I stand out under the night sky that offers a starlit backdrop to the rocky spires outlined against it. The wind blows softly across the grasses and the only sounds are the muffled voices of campers settling in for the night. Then, from a far tent site, a fiddler starts to play a soft, mournful but melodic tune, somehow appropriate for this place, this night. It does not feel like an unwarranted human intrusion. It feels like an echo of nights from a century past when early settlers or Native Americans celebrated this place with music, branding the night with their voices to quell the fear of the emptiness around them. Sometime well before dawn, I hear the coyotes howl – a primal sound that sets my skin prickling. They don’t linger, but hurry on to some pre-ordained rendezvous. I can hear them running they are so close. This place and this night are etched in my memory.

In his book, The Necessity of Empty Places, writer Paul Gruchow had an insightful way of expressing what I was feeling. “We go to the mountaintop, or retreat to the desert, or repair to some lonely cove along the wide and empty sea. We are drawn toward wildness as water is toward the level. And there we find the something we cannot name. We find ourselves, we say. But I suppose that what we really find is the void within ourselves, the loneliness, the surviving heart of wildness, that binds us to all the living earth.”

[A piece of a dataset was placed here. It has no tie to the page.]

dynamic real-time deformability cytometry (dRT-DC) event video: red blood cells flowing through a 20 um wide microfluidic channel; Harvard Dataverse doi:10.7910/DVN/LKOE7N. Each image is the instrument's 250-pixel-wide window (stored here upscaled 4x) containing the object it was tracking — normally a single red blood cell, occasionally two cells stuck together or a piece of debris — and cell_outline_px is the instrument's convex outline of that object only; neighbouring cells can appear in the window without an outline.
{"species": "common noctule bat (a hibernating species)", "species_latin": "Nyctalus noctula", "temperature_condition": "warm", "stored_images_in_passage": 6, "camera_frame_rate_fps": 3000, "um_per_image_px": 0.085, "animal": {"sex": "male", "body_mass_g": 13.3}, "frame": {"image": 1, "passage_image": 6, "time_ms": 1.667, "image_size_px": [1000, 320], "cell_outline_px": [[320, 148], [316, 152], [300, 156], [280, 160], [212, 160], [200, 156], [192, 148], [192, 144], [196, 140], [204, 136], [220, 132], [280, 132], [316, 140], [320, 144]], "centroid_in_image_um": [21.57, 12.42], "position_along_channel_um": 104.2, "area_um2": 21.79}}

I discovered something special that night at the Outpost. I found some much-needed wildness that filled a need I had within myself. I felt the power of this ancient landscape reconnect me to the earth – to this sweep of red rock terrain. We all need these special places that inspire or heal us. Sometimes we don’t know how much until we are touched by a special landscape that speaks to us like no other place we have ever been.